The former fighter gets a job at the steel mill, while the night club hostess is flattered into accepting the presidency of the Better Yard and Garden Club. Slag is sold on their situation from the start, happily slipping into the ready made father role and adjusting to a new blue collar life. Puff fights it, but despite her often fiery demeanor she’s just as hooked on Ted as Slag is, and proud of the non-traditional family unit they’ve formed.
Some of the contemporary reviews thought Lady and Gent pushed too far in having the fight angle come full circle, but doing so leads to an original climax that allows Slag to try and save Ted while vanquishing an old enemy and finally cementing his relationship with Puff, who gets to show how much she really cares for the big lug and all he’s done for their makeshift family. Delight Evans of Screenland wrote, “Hokum? Maybe. But the very best hokum.” While Billy Butts, who played young Ted, is no Jackie Cooper, Lady and Gent otherwise holds up as well as the much better remembered, but even hokier, film that topped it for that Academy Award, The Champ.

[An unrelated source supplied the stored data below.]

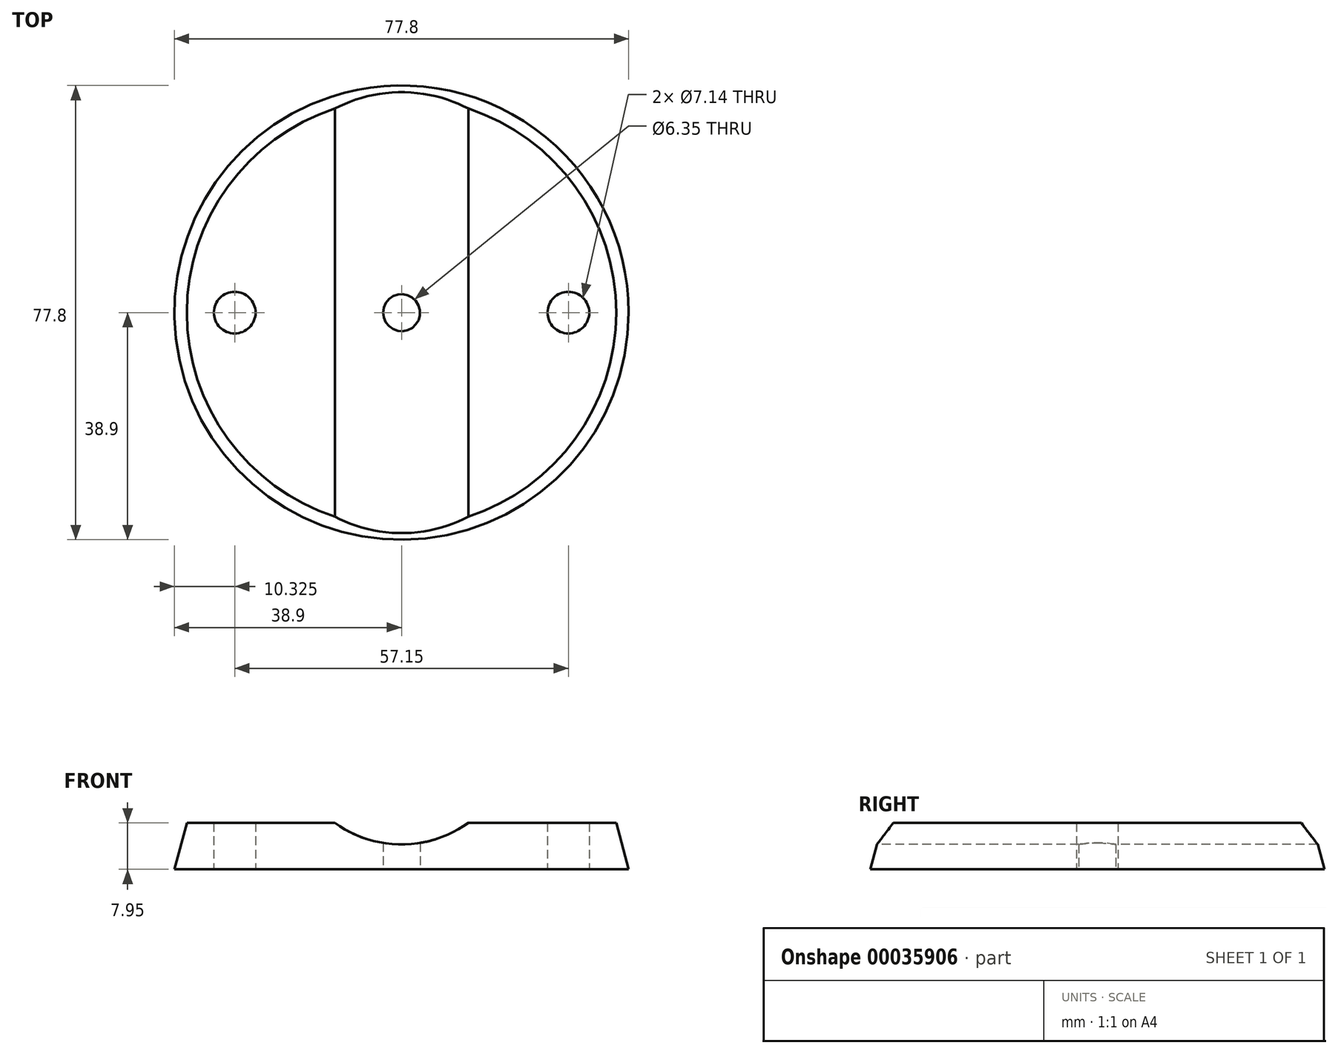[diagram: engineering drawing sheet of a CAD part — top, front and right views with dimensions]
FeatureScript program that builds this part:
annotation { "Feature Type Name" : "Feature", "Feature Type Description" : "" }
export const myFeature = defineFeature(function(context is Context, id is Id, definition is map)
    precondition{}
    {
        {
            var Q0;
            Q0=qCreatedBy(makeId("Front.planeOp"),FACE);
            var sketch = newSketch(context, id + "F0", { "sketchPlane" : qUnion([Q0])});
            skLineSegment(sketch, "E0", {"start": v(0, 7.95) * mm, "end": v(0, 0) * mm});
            skLineSegment(sketch, "E1", {"start": v(0, 0) * mm, "end": v(38.9, 0) * mm});
            skLineSegment(sketch, "E2", {"start": v(38.9, 0) * mm, "end": v(36.77, 7.95) * mm});
            skLineSegment(sketch, "E3", {"start": v(36.77, 7.95) * mm, "end": v(0, 7.95) * mm});
            skSolve(sketch);
        }
        {
            var Q0;
            Q0=makeQuery(id+"F0.imprint","IMPRINT",FACE,{"disambiguationData":[TD([[makeQuery(id+"F0.imprint","IMPRINT",EDGE,{"derivedFrom":sQuery(id+"F0.wireOp",EDGE,"E0")}),1.0]])]});
            var Q1;
            Q1=sQuery(id+"F0.wireOp",EDGE,"E0");
            revolve(context, id + "F1", {"entities" : qUnion([Q0]), "axis" : qUnion([Q1]), "revolveType" : RevolveType.FULL});
        }
        {
            var Q0;
            Q0=qCreatedBy(makeId("Front.planeOp"),FACE);
            var sketch = newSketch(context, id + "F2", { "sketchPlane" : qUnion([Q0])});
            skLineSegment(sketch, "E4.0", {"start": v(-36.77, 7.95) * mm, "end": v(36.77, 7.95) * mm});
            skArc(sketch, "E5", {"start": v(-11.42, 7.95) * mm, "mid": v(0, 4.27) * mm, "end": v(11.42, 7.95) * mm});
            skSolve(sketch);
        }
        {
            var Q0;
            Q0 = qSketchRegion(id + "F2", true);
            extrude(context, id + "F3", {"entities" : qUnion([Q0]), "operationType" : NewBodyOperationType.REMOVE, "endBound" : BoundingType.THROUGH_ALL, "oppositeDirection" : true, "depth" : 25.4 * mm, "hasSecondDirection" : true, "secondDirectionBound" : BoundingType.THROUGH_ALL, "secondDirectionOppositeDirection" : false, "secondDirectionDepth" : 25.4 * mm});
        }
        {
            var Q0;
            Q0=makeQuery(id+"F1.opRevolve","SWEPT_FACE",FACE,{"disambiguationData":[OSD([sQuery(id+"F0.wireOp",EDGE,"E1")])]});
            var sketch = newSketch(context, id + "F4", { "sketchPlane" : qUnion([Q0])});
            skLineSegment(sketch, "E6", {"start": v(-28.58, 0) * mm, "end": v(28.58, 0) * mm, "construction": true});
            skCircle(sketch, "E7", {"center": v(0, 0) * mm, "radius": 3.18 * mm});
            skCircle(sketch, "E8", {"center": v(-28.58, 0) * mm, "radius": 3.57 * mm});
            skCircle(sketch, "E9", {"center": v(28.58, 0) * mm, "radius": 3.57 * mm});
            skSolve(sketch);
        }
        {
            var Q0;
            Q0 = qSketchRegion(id + "F4", true);
            extrude(context, id + "F5", {"entities" : qUnion([Q0]), "operationType" : NewBodyOperationType.REMOVE, "endBound" : BoundingType.THROUGH_ALL, "oppositeDirection" : true, "depth" : 25.4 * mm});
        }
    });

Lady and Gent was directed by Stephen Roberts during his tenure as a Paramount contract director. It’s the first of three strong consecutive features at the studio for Roberts, who followed with The Night of June 13th (1932) and The Story of Temple Drake (1933). It’s a shame the first two movies aren’t as well known as the notorious third title. During this period Roberts also directed two scenes from If I Had a Million, including the segment featuring Wynne Gibson. He gets strong performances from both of his leads in Lady and Gent with the often larger than life Bancroft underplaying throughout and Gibson making the most of the flashier feminine lead.
As noted at the top of this piece Lady and Gent was remade in 1939 as Unmarried with Helen Twelvetrees in the Gibson role and cowboy star Buck Jones stepping out of his spurs to take on the Bancroft part. Gleason’s real-life pal Robert Armstrong played Pin(s) Streaver in the remake.
Both films were originally Paramount properties now held under lock and key by Universal. While we can hope they eventually make their way to the Vault Series, best bet for now is to search the gray market at FindOldMovies and be happy to see either at all.
- Evans, Delight. “Reviews of the Best Pictures.” Screenland. October 1932, 56.
- Rev. of Lady and Gent. Motion Picture Herald. 9 July 1932, 31.